WHAT YOU ARE ASKED TO DO
Reproduce the lines below, starting with the one containing "scientific name: Salix" and ending with the one containing "locality: On the", and change every "catalogue / barcode" to "specimen barcode" while keeping everything else the same.

======== RECORDS PROVIDED ========

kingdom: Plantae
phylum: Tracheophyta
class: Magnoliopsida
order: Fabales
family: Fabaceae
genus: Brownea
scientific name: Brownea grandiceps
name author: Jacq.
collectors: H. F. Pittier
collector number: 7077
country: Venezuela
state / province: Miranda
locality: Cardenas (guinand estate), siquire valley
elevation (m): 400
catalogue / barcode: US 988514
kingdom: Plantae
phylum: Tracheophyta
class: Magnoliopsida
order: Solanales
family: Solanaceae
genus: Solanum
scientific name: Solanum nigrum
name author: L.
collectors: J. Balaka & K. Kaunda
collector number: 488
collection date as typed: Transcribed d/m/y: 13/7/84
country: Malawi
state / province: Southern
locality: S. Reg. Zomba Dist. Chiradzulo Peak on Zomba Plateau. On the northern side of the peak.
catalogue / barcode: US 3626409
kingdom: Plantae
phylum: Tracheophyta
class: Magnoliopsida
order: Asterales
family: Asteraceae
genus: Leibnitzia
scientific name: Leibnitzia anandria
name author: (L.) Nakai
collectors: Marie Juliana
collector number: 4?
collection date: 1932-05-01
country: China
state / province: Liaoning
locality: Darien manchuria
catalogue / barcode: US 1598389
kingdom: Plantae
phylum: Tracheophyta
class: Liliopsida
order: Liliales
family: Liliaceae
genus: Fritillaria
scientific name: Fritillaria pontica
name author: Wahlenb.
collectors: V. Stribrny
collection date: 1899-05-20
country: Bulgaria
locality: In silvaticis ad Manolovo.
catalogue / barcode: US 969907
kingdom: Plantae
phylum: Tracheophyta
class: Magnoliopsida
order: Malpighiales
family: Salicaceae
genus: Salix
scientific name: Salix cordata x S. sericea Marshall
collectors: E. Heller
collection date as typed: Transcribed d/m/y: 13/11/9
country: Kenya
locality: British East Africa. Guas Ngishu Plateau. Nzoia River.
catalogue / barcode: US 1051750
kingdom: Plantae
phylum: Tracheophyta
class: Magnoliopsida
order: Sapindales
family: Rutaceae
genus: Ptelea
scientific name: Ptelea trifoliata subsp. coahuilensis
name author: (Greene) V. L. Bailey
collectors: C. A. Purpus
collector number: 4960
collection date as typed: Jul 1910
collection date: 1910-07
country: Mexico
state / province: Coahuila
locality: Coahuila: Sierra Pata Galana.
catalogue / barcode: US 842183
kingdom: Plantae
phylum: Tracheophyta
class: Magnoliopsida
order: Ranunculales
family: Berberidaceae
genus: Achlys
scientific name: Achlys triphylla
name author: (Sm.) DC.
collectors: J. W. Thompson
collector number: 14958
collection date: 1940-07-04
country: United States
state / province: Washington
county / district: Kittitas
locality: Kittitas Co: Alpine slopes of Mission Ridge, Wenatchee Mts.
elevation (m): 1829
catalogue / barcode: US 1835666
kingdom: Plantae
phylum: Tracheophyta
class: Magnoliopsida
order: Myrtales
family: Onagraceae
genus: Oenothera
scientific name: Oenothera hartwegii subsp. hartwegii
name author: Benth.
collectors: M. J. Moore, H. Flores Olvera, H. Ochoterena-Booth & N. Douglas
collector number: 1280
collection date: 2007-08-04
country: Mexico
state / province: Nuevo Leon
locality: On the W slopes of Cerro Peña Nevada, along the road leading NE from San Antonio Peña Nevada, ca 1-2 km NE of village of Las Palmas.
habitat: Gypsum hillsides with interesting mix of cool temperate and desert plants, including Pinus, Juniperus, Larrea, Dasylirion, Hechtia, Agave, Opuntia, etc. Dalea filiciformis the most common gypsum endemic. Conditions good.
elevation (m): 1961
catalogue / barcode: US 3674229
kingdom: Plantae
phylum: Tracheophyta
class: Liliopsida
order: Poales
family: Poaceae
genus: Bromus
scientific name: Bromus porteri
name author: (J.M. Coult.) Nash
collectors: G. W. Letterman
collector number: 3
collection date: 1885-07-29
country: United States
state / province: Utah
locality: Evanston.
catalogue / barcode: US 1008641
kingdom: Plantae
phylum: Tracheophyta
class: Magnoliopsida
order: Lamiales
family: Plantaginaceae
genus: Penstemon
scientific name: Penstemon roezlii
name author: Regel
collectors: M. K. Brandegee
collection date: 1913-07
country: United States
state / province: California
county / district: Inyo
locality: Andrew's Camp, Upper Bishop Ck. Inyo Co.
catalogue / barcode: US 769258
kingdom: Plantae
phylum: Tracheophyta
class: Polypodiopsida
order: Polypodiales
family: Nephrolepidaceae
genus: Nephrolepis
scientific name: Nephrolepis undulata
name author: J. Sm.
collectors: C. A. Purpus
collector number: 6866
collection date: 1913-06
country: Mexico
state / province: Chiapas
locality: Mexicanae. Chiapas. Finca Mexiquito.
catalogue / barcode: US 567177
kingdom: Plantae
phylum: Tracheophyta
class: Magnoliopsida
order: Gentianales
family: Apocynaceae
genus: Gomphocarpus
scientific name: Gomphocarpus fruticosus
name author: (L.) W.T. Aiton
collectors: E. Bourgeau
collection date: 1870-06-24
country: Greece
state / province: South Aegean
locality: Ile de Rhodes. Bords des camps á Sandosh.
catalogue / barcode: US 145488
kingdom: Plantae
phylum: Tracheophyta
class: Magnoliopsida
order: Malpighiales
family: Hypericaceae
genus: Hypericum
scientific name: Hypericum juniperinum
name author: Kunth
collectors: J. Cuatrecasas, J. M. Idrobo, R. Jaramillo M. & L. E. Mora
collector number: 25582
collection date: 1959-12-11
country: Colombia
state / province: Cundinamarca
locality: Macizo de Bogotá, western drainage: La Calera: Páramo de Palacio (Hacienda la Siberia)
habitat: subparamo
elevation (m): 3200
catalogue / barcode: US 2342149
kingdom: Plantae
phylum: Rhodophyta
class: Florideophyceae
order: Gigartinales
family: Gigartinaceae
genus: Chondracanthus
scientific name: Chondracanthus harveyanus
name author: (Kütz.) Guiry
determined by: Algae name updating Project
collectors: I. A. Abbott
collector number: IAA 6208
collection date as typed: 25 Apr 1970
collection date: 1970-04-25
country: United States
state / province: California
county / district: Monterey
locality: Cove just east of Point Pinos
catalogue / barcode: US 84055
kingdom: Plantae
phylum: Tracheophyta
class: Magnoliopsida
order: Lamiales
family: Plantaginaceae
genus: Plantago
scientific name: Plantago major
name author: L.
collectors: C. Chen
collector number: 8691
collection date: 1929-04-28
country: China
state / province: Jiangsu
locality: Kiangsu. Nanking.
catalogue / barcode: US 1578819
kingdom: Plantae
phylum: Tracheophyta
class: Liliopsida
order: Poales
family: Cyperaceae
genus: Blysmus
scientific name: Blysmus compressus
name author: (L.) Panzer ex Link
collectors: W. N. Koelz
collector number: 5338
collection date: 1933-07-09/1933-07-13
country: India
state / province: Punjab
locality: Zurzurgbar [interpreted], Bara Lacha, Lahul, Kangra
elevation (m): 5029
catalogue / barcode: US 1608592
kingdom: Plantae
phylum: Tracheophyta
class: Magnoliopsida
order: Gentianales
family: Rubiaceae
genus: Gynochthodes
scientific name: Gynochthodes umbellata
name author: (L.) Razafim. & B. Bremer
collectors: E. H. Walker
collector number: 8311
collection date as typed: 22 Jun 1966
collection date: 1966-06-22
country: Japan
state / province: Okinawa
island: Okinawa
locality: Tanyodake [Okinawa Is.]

========

COMPLETE ANSWER
scientific name: Salix cordata x S. sericea Marshall
collectors: E. Heller
collection date as typed: Transcribed d/m/y: 13/11/9
country: Kenya
locality: British East Africa. Guas Ngishu Plateau. Nzoia River.
specimen barcode: US 1051750
kingdom: Plantae
phylum: Tracheophyta
class: Magnoliopsida
order: Sapindales
family: Rutaceae
genus: Ptelea
scientific name: Ptelea trifoliata subsp. coahuilensis
name author: (Greene) V. L. Bailey
collectors: C. A. Purpus
collector number: 4960
collection date as typed: Jul 1910
collection date: 1910-07
country: Mexico
state / province: Coahuila
locality: Coahuila: Sierra Pata Galana.
specimen barcode: US 842183
kingdom: Plantae
phylum: Tracheophyta
class: Magnoliopsida
order: Ranunculales
family: Berberidaceae
genus: Achlys
scientific name: Achlys triphylla
name author: (Sm.) DC.
collectors: J. W. Thompson
collector number: 14958
collection date: 1940-07-04
country: United States
state / province: Washington
county / district: Kittitas
locality: Kittitas Co: Alpine slopes of Mission Ridge, Wenatchee Mts.
elevation (m): 1829
specimen barcode: US 1835666
kingdom: Plantae
phylum: Tracheophyta
class: Magnoliopsida
order: Myrtales
family: Onagraceae
genus: Oenothera
scientific name: Oenothera hartwegii subsp. hartwegii
name author: Benth.
collectors: M. J. Moore, H. Flores Olvera, H. Ochoterena-Booth & N. Douglas
collector number: 1280
collection date: 2007-08-04
country: Mexico
state / province: Nuevo Leon
locality: On the W slopes of Cerro Peña Nevada, along the road leading NE from San Antonio Peña Nevada, ca 1-2 km NE of village of Las Palmas.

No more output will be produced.